A team of scientists at the Swedish Institute of Space Physics are developing two instruments that will be used on ESA’s Jupiter mission, which will launch in 2022. One instrument will measure the different particles around Jupiter and its icy moon. The second instrument will measure radio waves, electric and magnetic fields as well as charged gases to see if there could be life under Jupiter’s icy moon.
The group of Swedish industrialists that last week bought the Kaunisvaara processing plant from bankrupt miner Northland Resources had hoped to strike a deal with state-owned LKAB to buy iron ore below the market price . However, LKAB is not interested, saying it cannot afford to indulge the industrialists, merely to save jobs in northern Sweden.
“A state-owned company does not have the right to give any kind of support to a private company, and we cannot afford to either. We are ourselves working hard to save money in order to keep profitability at a reasonable level,” remarks LKAB chairman Sten Jakobsson.
According to Mats Leifland, the spokesman for the industrialists, who include BP chairman Carl-Henric Svanberg, the aim within the next 3-6 months is to find a solution with LKAB that is beneficial to both parties.

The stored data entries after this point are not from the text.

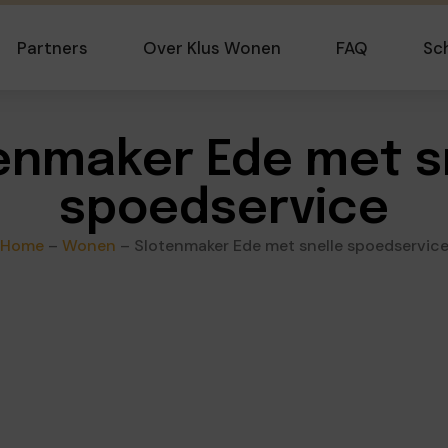
Partners
Over Klus Wonen
FAQ
Sc
enmaker Ede met s
spoedservice
Home
–
Wonen
–
Slotenmaker Ede met snelle spoedservic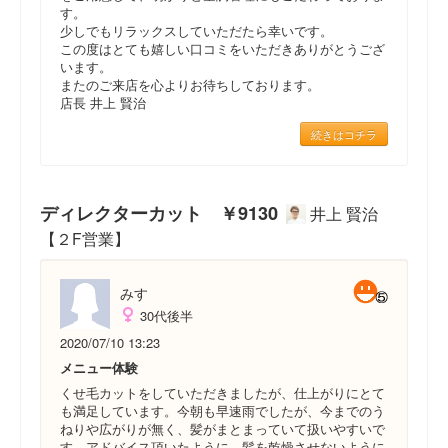
す。
少しでもリラックスしていただたら幸いです。
この度はとても嬉しい口コミをいただきありがとうござ
います。
またのご来店を心よりお待ちしております。
店長 井上 賢治
続きはコチラ
ディレクターカット ￥9130
井上 賢治
【２F営業】
みす
30代後半
2020/07/10 13:23
メニュー体験
くせ毛カットをしていただきましたが、仕上がりにとて
も満足しています。今朝も早速雨でしたが、今までのう
ねりや広がりが無く、髪がまとまっていて扱いやすいで
す。アドバイス頂いたように、髪を乾燥させないように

If this does not happen, operations will be discontinued.
New car registrations were up 11% in the first half of 2015, while new registrations of electric or plug-in hybrids rose by 56%, according to Bil Sweden, the association that represents manufacturers and importers of cars, trucks and buses.
Above all, it is car buyers in Stockholm, Gothenburg and Malmö who are showing a growing interest in cars with carbon emissions of less than 50g/km.
Nevertheless, electric and plug-in hybrids still represent a small part of the total market, accounting for just 2% of car sales in Sweden.